To-do list:
1: Please copy the homeschooling blog below word for word, from "I am also considering" to "between the two.".
2: Decide whether each statement agrees with the homeschooling blog below, answering yes or no and quoting the words of the blog that settle it: (a) The family toured a cheese factory in Tillamook. (b) The 15yo's religion class begins at 7:00am. (c) The 8yo prefers Singapore Math to Rod & Staff Arithmetic 1.
3: Continue the homeschooling blog below, picking up after its final sentence; ignore the data.

Provided text:
* Start *

I am also considering ditching Rod & Staff Arithmetic 1.  It is mostly drill of math facts.  It is killing my 8yo.  She likes Singapore Math (Frank Schaffer) much better.  The number bonds seem to be sticking, so we may focus on those for awhile and take a relaxed approach to math. 

Having schedules has helped to get more accomplished, but we aren't having fun.  I'm still mulling over how to find a good balance between the two.

Sunday, September 19, 2010

Cheese, Hairy Legs, and Gift Shop Knives

Saturday we drove to Tillamook to tour the cheese factory.  We decided to take in the local air museum also.  8yo began whining before we hit the air museum parking lot, so I volunteered to sit out in the Westfalia with her.  Shortly after settling in, I remembered that I had brought some of her school books with me in hopes of doing a little planning during the drive up to Tillamook.  I retrieved them from my parents SUV giving 8yo quite a shock .  Once she realized that mom wasn't kidding, she sat back in her seat, pulled out her tourist knife from the cheese factory gift shop, and proceeded to trim her leg hairs with the scissors attachment.  The doors were closed to keep the dog inside.  The windows were closed to keep the rain out.  The 8yo was happily trimming her hairy legs.  We were reviewing math and science.  It was all very muggy cozy.  

BTW, my legs received a trim also. ; )

Friday, September 17, 2010

The week from "H" "e" double hockey sticks.

My 15yo attends an early morning religion class at our church every weekday (public school schedule).  In order to get her to class at 6:30am, I have to wake up at 5:30am.  I am NOT a morning person.  My body clock is set for a 1am bedtime and a 9am wake time. Somehow I survived last year and then summer, wonderful summer, arrived.

* End *

Provided data:
* Start *

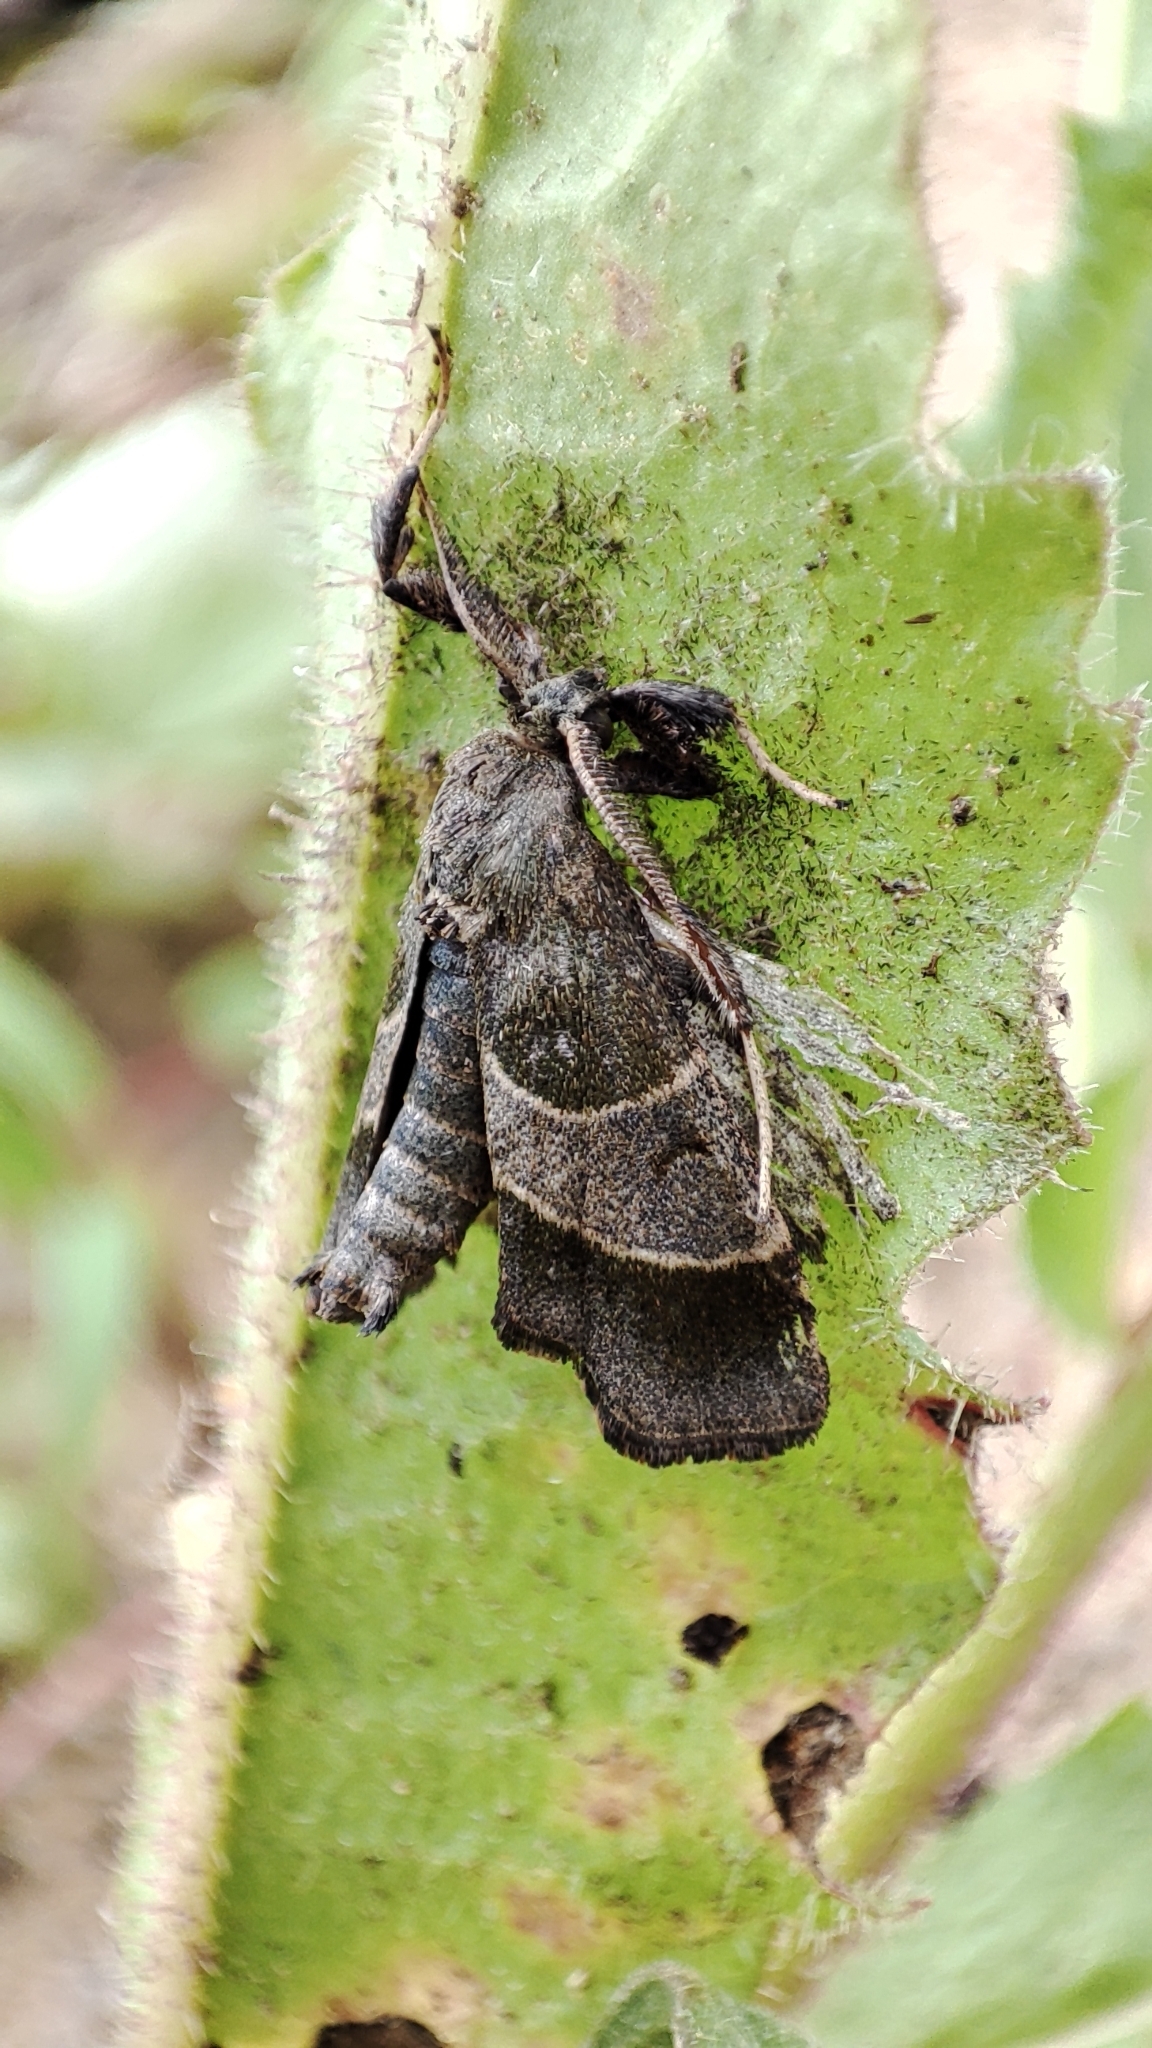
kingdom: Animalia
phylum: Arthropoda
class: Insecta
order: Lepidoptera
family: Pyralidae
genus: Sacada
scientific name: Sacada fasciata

* End *
* Start *

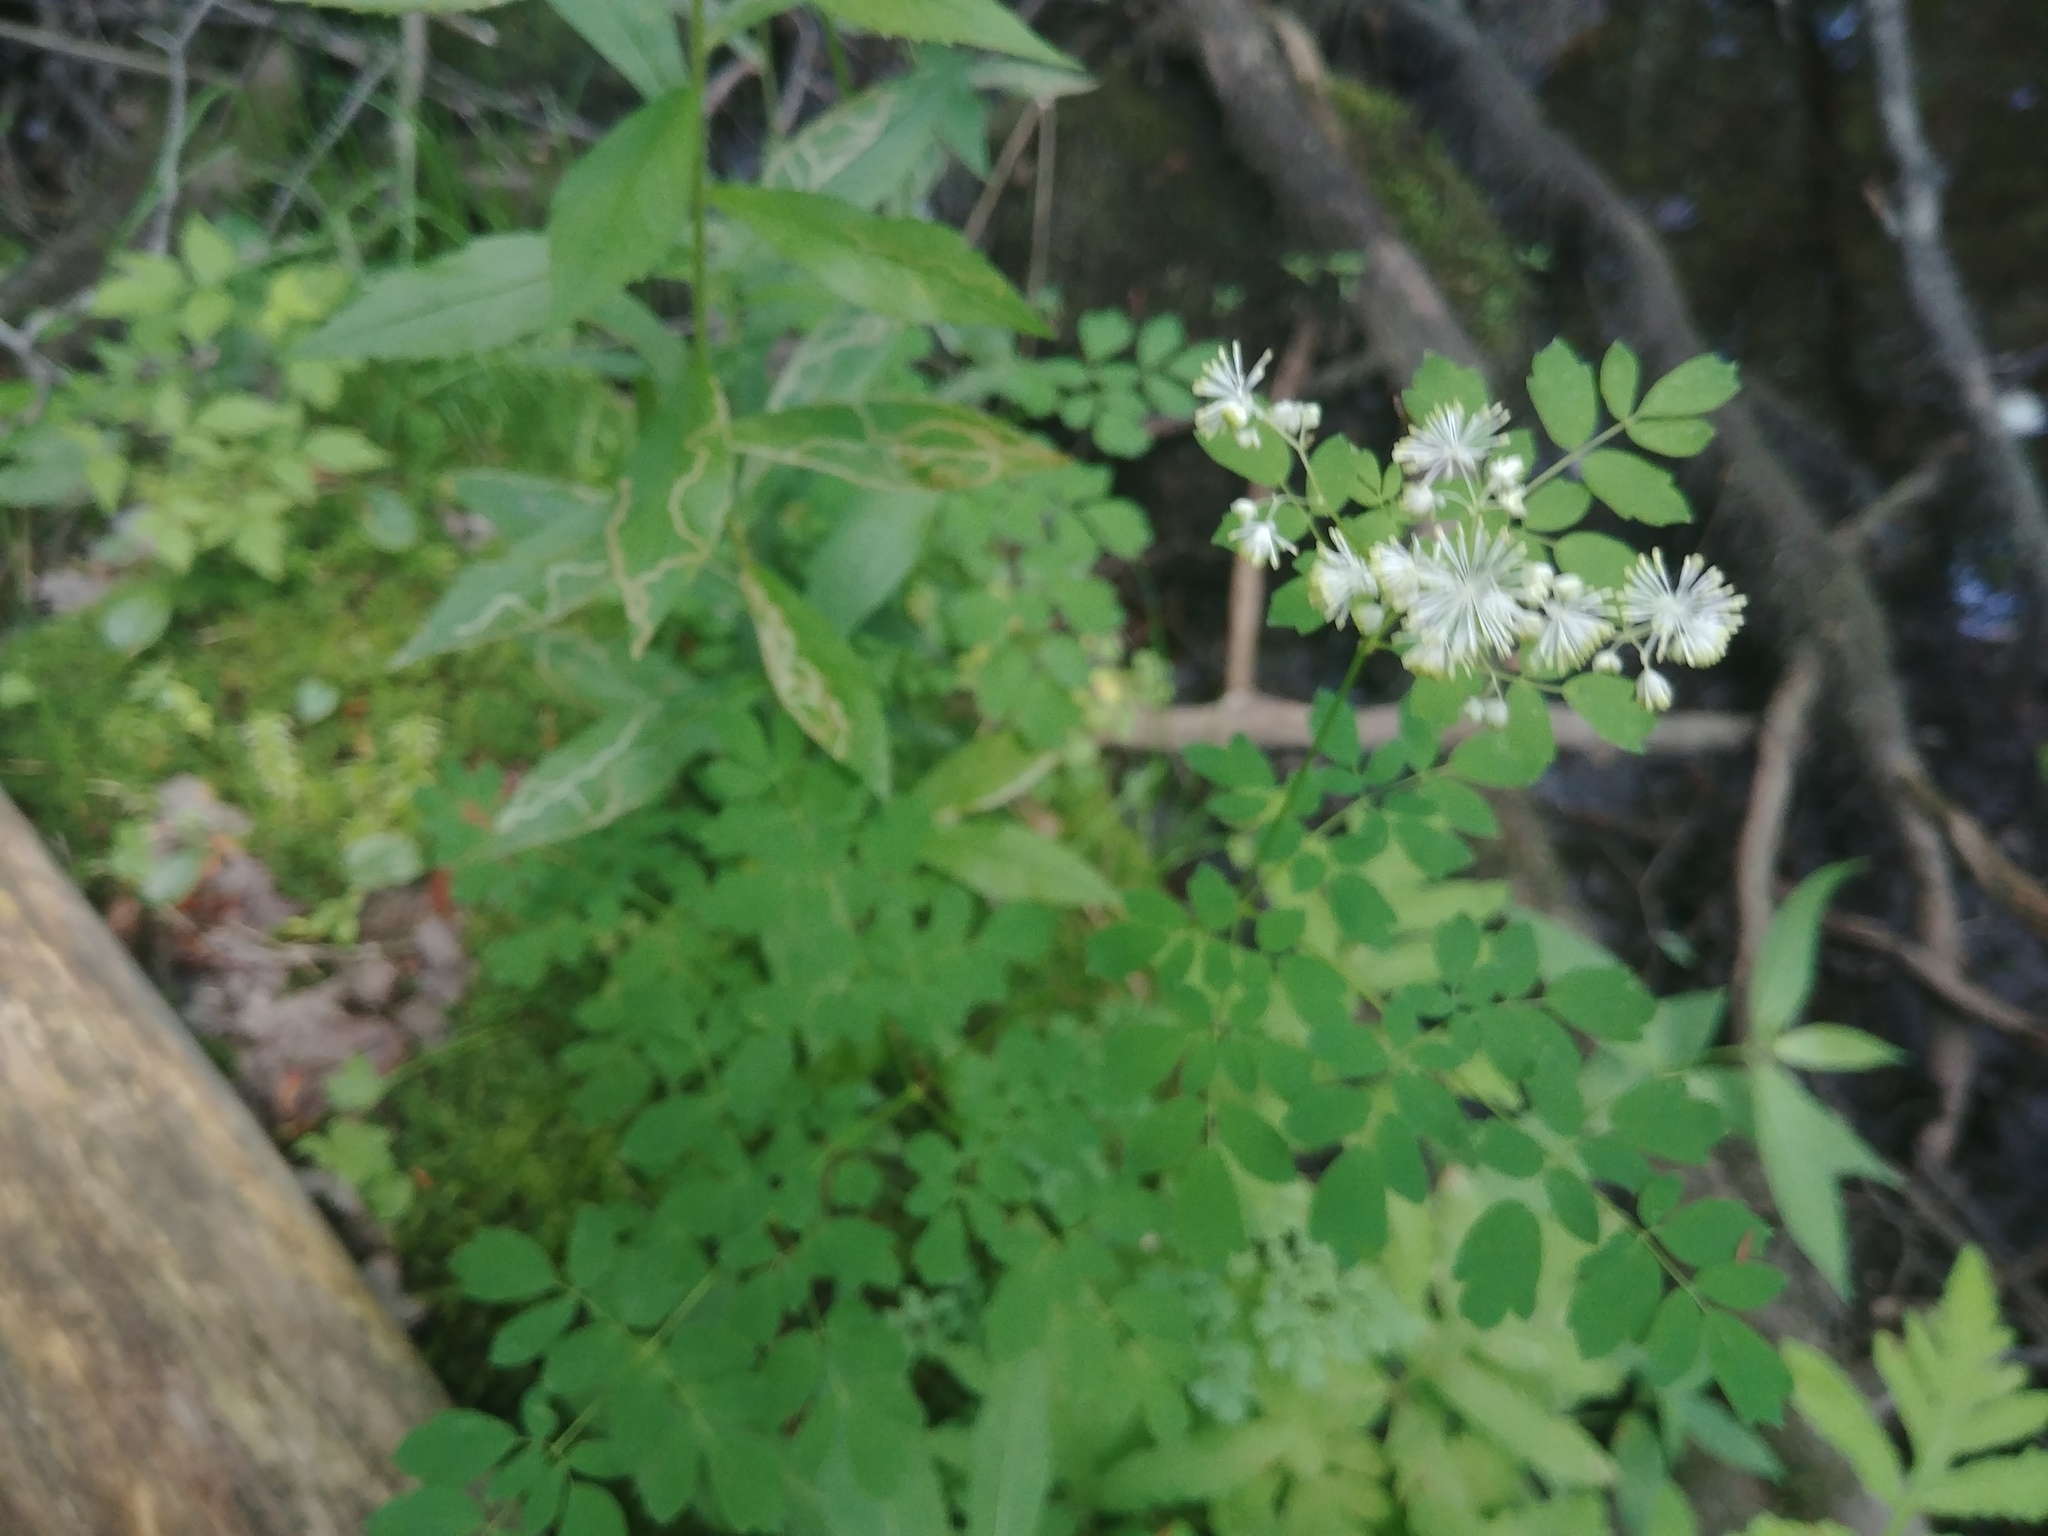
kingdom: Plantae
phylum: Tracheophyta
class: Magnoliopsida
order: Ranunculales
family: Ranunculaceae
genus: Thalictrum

* End *

Results in order:
1:
I am also considering ditching Rod & Staff Arithmetic 1.  It is mostly drill of math facts.  It is killing my 8yo.  She likes Singapore Math (Frank Schaffer) much better.  The number bonds seem to be sticking, so we may focus on those for awhile and take a relaxed approach to math. 

Having schedules has helped to get more accomplished, but we aren't having fun.  I'm still mulling over how to find a good balance between the two.

2:
(a) Yes: "Saturday we drove to Tillamook to tour the cheese factory."
(b) No: "In order to get her to class at 6:30am, I have to wake up at 5:30am."
(c) Yes: "She likes Singapore Math (Frank Schaffer) much better."

3:
This was the first full week of class.  Monday I was tired.  Tuesday I was tired and irritable.  Wednesday I was a witch and my face felt like it might slide off my face.  Thursday my joints ached, I thought I was going to die, and I went a step above and beyond being a witch.  Being exhausted you would think I would fall asleep easily.  Not quite.  Every night I would lie down before 9:30pm but I couldn't fall asleep.  Bleh!  Thursday night I was desperate.  I sent the 8yo and 12yo to bed at 8:15pm (they are used to 10pm) and I went to bed too.  It wasn't great sleep, but I do feel somewhat better today.  Did I mention I was also suffering from PMS this week too?

Somehow homeschool went on...barely.  Please tell me next week is going to improve. 

It Could Always Be Worse
Maybe it is time to pull out my favorite picture book and give it another read. 

Friday, September 10, 2010

Week 2

I added in 15yo, and I'm shocked with how well this week went.  Apparently the scheduling system (weekly table for each student) is helping.  With the three schedules stapled together I can see the big picture and keep track of each child's individual assignments.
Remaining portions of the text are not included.